Concepts of MCAR, MAR, MNAR

Concepts of MCAR, MAR, MNAR

• Missing completely at random (MCAR): the probability of being missing is the same for all cases
• Cause of missing is unrelated to the data
• Missing at random (MAR): the probability of being missing only depends on the observed data
• Cause of missing is unrelated to the missing values
• Missing not at random (MNAR): probability of being missing depends on the missing values themselves

Listwise deletion and pairwise deletion

• Listwise deletion (also called complete-case analysis): delete rows which contain one or more missing values
• If data is MCAR, listwise deletion produces unbiased estimates of means, variances, and regression weights (if need to train a predictive model)
• If data is not MCAR, listwise deletion can severely bias the above estimates.
• Pairwise deletion (also called available-case analysis)
• Mean and variance of variable $$X$$ are based on all cases with observed data on $$X$$
• Covariance and correlation of $$X$$ and $$Y$$ is based on all data which both $$X$$ and $$Y$$ have non-missing values

Mean imputation

• Compared with the observed data, in the imputed data (observed + imputed values)
• Standard deviations decrease
• Correlation decreases
• Means can be biased if the data is not MCAR.

Regression imputation

1. Build a regression model from the observed data
2. Impute the missing values in the response variable with the predicted values from the fitted regression
• The impute values are the most likely values under the model
• However, it decreases the variance of the target variable
• And it increases the correlations between the target and covariates
• Regression imputation, and its modern incarnations in machine learning is probably the most dangerous of all ad-hoc methods

Stochastic regression imputation

1. Build a regression model from the observed data
2. Impute a missing value in the response variable with the predicted value plus a random draw from the residual
• Preserves variance and correlation.
• Imputed values can exceed the range (e.g., a negative Ozone level). A more suitable model may resolve this.

LOCF and BOCF

• Last observation carried forward (LOCF) and baseline observation carried forward (BOCF) are for longitudinal data.

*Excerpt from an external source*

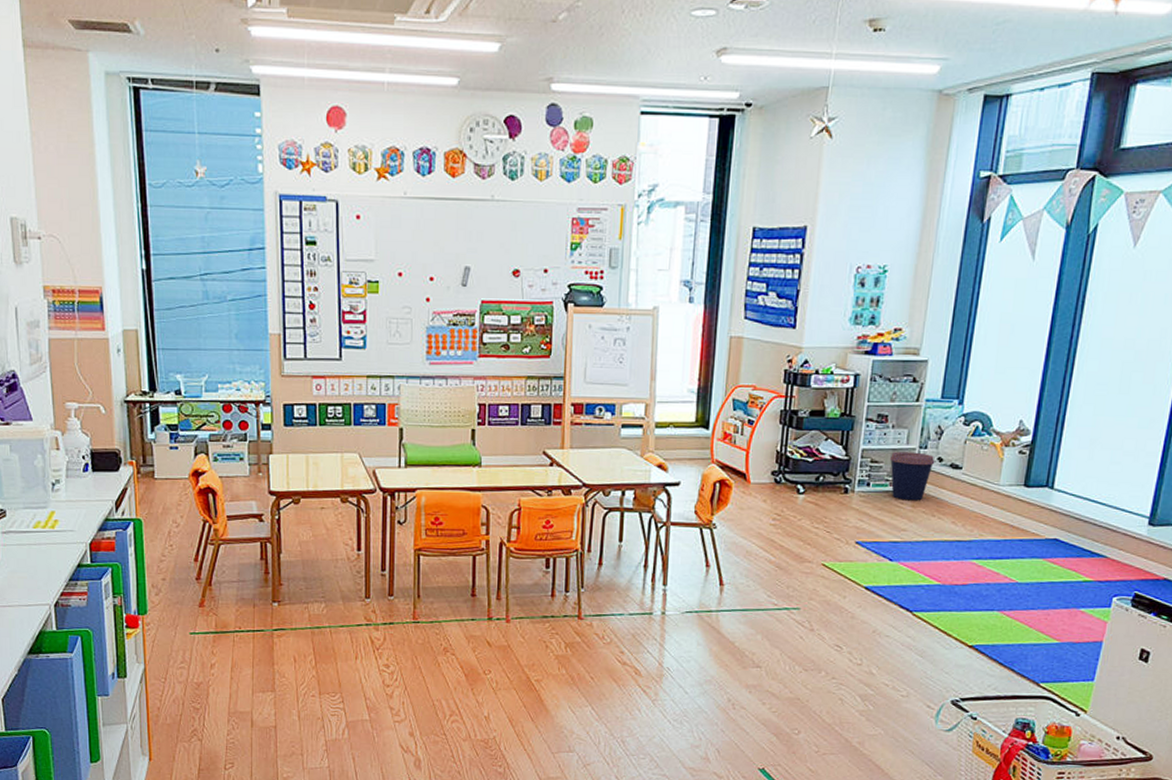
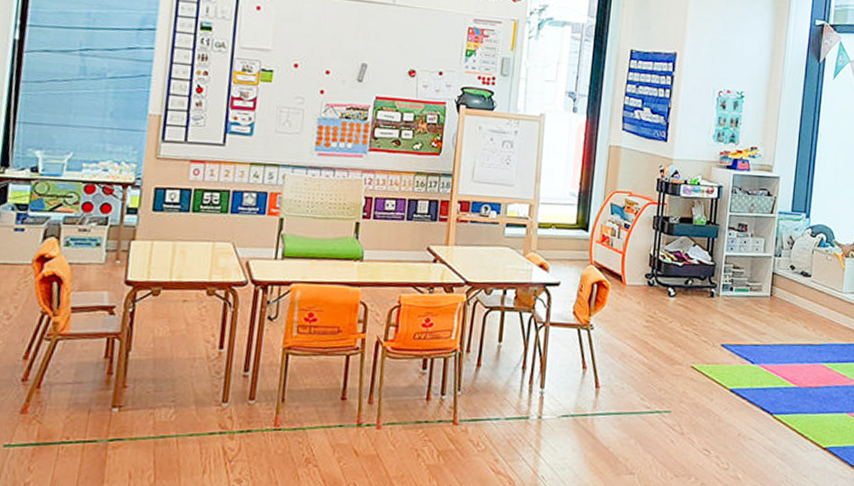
coffee cup: present [889,451,935,501] -> none [749,258,788,306]

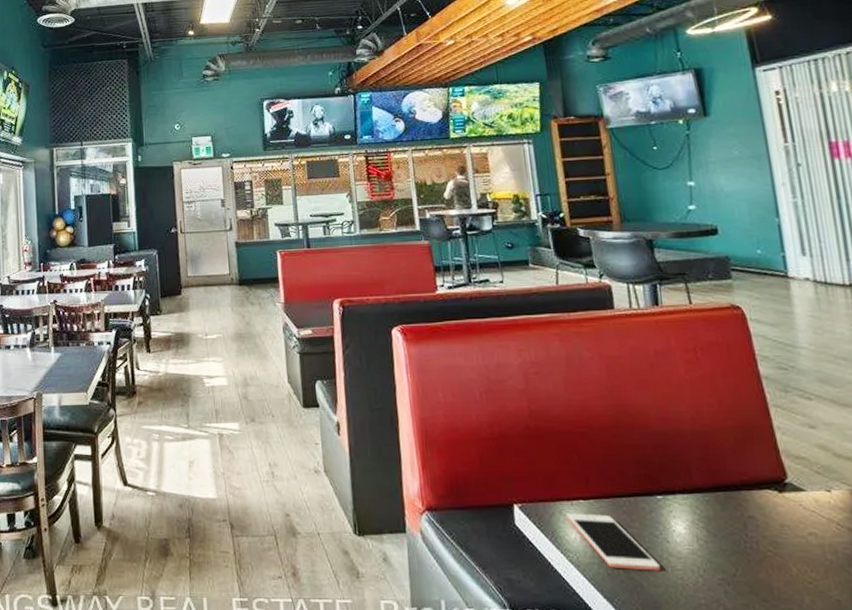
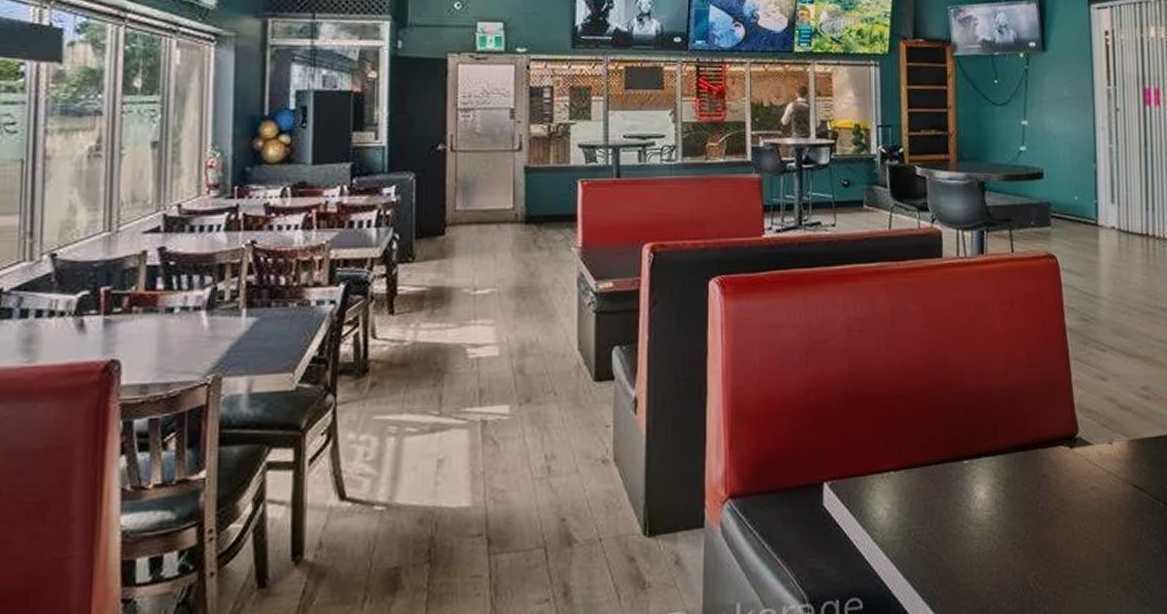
cell phone: present [566,513,661,571] -> none [875,485,960,544]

• LOCF can yield biased estimation even under MCAR.

Indicator method

• Not for imputation, but for building predictive models
• Only works for missing in covariates, not the target variables

• Note: the unbiasness of regression coefficients are assess with the variable containing missing values as the target variable

Multiple Imputation in a Nutshell

Multiple imputation creates $$m>1$$ complete datasets

• Three steps of multiple imputation
1. Imputation
2. Analysis: train separate models
3. Pooling: variance among $$m$$ parameter estimates combines the conventional sampling variance (within-imputation variance) and the extra variance caused by the missing data (between-imputation variance)

Why using multiple imputation?

• It provides a mechanism to deal with the inherent uncertainty of the imputations
• It separate the solution of the missing data problem from the solution of the complete-data problem (train predictive models on complete data)

Multiple imputation example using the mice package

## Load the mice package
library(mice);
## Impute 20 times, using preditive mean matching
imp <- mice(airquality, seed = 1, m = 20, print = FALSE)
## Fit linear regressions
fit <- with(imp, lm(Ozone ~ Wind + Temp + Solar.R))
## Pooled regression estimates
pander(summary(pool(fit)))
term estimate std.error statistic df p.value
(Intercept) -60.21 21.57 -2.791 100.3 0.006
Wind -3.174 0.644 -4.927 83.29 0
Temp 1.584 0.228 6.959 125.7 0
Solar.R 0.058 0.023 2.454 79.63 0.016

References

• Van Buuren, S. (2018). Flexible Imputation of Missing Data, 2nd Edition. CRC press.